To successfully lobby plan fiduciaries to replace underperforming funds, I recommend you demonstrate how much more you and other plan participants could have earned with index funds. Morningstar offers a no-cost fund comparison tool that can help you do that using a spreadsheet.
Here are the steps to take for each underperforming fund.
1. Enter the name and ticker symbol of the current fund into your spreadsheet.
2. In the Fund Compare tool, enter the ticker symbol into the “Enter tickers” box.
Click the “Add to List” button and then click the “Show Comparison” button. From the Snapshot view, enter the fund’s Expense Ratio and Morningstar Category into your spreadsheet. I will the MFS Massachusetts Investors Tr R3 fund (Ticker = MITHX) as an example.
Choose the performance view. Enter the 1-year Return(%) and 5-year Return (%) into your spreadsheet.
3. Return to the Edit Funds page.
Click on the Fund Comparison Ideas hyperlink. Check the appropriate Morningstar Category box on the resulting pop-up.
Hit the Submit button to return to the Edit Funds page.
4. On the Edit Funds page, hit the Show Comparison button
5. Sort the results page by Expense Ratio so the lowest expensive ratios display first. To find an index fund, look for the word “index” in the fund name.
Select a fund for comparison by clicking its hyperlink. I will use the Vanguard 500 Index Admiral fund (Ticker = VFIAX) as an example.
Enter the name of the fund, its ticker and expense ratio into your spreadsheet.
6. Compare the returns.
|
Fund Name |
Fund Ticker |
Morningstar category |
Expense Ratio |
1-year return |
5-year return |
Current Fund |
MFS Massachusetts Investors Tr R3 |
MITHX |
Large Blend |
0.71% |
0.35% |
7.98% |
Alternative Fund |
Vanguard 500 Index Admiral |
VFIAX |
0.04% |
1.91% |
8.82% |
In the example, we found the 5-year average return of the VFIAX fund was 0.84% higher (8.82% - 7.98%) than the more expensive MITHX fund. The MITHX fund pays 0.25% of assets in revenue sharing, but the amount does not fully account for the fund’s return deficit.
Lobbying 401(k) Plan Fiduciaries Doesn’t Need to be Adversarial!

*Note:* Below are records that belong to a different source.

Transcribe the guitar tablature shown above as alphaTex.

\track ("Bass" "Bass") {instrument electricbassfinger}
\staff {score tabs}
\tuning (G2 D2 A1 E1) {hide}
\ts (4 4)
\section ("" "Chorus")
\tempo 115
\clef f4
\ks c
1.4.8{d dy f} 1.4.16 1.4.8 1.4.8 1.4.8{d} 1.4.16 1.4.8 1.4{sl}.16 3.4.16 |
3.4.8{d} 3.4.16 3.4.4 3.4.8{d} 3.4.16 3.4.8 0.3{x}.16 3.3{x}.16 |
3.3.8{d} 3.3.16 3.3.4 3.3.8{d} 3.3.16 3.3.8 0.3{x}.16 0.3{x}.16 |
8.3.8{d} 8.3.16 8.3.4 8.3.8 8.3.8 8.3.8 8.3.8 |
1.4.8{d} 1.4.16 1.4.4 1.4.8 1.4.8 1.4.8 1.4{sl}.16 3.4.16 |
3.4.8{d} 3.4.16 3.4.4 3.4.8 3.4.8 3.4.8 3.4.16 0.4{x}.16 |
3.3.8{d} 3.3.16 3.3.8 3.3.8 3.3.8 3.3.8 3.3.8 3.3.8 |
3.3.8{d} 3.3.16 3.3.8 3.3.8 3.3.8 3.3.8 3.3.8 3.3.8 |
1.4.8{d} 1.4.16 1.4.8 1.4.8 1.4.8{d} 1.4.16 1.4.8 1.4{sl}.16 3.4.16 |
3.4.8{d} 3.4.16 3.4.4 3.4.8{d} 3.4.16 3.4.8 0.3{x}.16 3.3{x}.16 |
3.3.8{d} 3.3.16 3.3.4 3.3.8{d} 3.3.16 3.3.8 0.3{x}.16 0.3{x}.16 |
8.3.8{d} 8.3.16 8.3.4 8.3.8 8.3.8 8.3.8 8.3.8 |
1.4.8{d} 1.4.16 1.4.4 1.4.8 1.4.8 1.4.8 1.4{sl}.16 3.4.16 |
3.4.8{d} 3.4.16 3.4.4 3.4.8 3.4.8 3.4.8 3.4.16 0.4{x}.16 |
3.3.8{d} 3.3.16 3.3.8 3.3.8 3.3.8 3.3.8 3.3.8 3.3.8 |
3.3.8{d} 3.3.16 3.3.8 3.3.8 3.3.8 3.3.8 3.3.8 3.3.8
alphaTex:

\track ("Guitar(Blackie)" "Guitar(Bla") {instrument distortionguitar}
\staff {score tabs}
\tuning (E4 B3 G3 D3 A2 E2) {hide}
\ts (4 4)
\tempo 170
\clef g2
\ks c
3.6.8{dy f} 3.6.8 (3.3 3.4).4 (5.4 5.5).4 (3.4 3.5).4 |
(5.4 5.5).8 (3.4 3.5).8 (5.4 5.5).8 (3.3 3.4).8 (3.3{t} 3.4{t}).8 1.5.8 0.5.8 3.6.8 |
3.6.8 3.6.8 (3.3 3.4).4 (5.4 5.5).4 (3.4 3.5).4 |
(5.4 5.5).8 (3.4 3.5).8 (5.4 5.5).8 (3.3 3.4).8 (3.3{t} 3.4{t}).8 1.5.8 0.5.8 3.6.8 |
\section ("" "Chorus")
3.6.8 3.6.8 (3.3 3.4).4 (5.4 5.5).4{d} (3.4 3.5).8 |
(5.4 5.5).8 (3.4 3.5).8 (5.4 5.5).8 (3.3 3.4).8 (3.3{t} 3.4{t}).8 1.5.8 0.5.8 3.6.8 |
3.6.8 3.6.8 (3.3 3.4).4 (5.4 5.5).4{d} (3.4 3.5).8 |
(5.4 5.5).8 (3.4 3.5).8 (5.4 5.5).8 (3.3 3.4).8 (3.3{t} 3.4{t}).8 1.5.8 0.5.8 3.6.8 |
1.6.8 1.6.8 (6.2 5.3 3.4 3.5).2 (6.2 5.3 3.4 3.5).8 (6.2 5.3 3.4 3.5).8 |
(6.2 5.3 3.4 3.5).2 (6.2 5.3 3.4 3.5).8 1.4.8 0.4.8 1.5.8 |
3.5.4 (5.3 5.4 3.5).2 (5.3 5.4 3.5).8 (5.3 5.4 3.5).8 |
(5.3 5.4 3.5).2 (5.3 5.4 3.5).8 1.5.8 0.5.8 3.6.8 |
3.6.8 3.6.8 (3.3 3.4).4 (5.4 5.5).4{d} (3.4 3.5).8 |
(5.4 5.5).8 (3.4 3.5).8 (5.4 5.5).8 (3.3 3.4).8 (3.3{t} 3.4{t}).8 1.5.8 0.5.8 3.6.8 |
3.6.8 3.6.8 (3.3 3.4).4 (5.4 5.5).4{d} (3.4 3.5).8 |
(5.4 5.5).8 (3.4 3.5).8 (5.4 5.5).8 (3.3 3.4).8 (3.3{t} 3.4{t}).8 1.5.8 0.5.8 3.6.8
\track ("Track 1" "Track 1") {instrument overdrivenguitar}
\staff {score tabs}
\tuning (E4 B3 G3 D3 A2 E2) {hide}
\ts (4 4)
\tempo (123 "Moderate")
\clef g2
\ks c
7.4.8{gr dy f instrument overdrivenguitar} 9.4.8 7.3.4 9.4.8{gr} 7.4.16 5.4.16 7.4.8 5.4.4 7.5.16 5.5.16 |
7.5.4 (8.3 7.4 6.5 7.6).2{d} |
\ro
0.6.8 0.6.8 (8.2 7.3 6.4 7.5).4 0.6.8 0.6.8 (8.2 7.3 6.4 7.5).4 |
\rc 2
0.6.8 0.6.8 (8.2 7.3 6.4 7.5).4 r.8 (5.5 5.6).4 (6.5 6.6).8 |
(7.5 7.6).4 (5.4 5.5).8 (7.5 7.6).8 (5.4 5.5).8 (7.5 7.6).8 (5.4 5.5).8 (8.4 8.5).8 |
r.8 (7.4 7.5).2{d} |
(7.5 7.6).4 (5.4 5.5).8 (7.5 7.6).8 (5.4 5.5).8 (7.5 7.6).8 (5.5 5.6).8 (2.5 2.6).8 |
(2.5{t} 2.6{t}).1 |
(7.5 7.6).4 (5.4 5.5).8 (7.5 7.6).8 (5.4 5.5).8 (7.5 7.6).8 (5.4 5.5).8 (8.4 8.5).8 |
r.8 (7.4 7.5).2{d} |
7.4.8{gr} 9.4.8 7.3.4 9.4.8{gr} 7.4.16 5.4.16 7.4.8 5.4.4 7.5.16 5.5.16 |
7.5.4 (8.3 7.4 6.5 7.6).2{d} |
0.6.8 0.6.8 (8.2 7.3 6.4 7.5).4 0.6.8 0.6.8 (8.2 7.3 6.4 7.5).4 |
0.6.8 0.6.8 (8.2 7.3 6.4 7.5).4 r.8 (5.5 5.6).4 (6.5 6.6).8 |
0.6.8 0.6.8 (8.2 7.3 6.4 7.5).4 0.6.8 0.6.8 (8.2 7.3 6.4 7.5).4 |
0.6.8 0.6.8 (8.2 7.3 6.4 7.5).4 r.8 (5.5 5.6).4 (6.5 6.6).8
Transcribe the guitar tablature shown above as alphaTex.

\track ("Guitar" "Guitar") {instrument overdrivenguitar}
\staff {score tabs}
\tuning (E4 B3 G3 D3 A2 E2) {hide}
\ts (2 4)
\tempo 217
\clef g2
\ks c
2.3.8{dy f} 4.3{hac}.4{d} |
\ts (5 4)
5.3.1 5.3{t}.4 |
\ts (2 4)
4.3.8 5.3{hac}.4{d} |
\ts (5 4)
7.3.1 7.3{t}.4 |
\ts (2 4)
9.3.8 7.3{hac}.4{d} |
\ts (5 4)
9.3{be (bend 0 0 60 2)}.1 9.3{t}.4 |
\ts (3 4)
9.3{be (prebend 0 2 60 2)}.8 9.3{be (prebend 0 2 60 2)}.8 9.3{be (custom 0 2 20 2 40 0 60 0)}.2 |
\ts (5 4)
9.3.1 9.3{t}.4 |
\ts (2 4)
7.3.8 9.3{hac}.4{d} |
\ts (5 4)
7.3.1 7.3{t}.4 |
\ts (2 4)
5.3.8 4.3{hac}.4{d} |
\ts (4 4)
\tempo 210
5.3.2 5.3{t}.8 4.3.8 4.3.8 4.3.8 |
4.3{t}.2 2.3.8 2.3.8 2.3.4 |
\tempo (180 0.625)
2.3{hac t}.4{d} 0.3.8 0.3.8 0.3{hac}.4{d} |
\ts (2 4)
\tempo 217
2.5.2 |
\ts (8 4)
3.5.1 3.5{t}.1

The 401(k) plan fiduciaries at your company have a legal duty to protect your interests by paying only “reasonable” administration fees from plan assets and picking “prudent” investments – basically funds that meet their investment objective for “reasonable” fees. However, meeting this important fiduciary responsibility can be easier said than done given the conflicted investment advice they can receive from your 401(k) provider.
Don’t let your 401(k) provider get away with it! Think your administration fees and investments can be improved? Do some research, identify some improvements, and then make your case to plan fiduciaries. There’s a good chance they will appreciate your initiative – particularly when their own investment returns are on the line.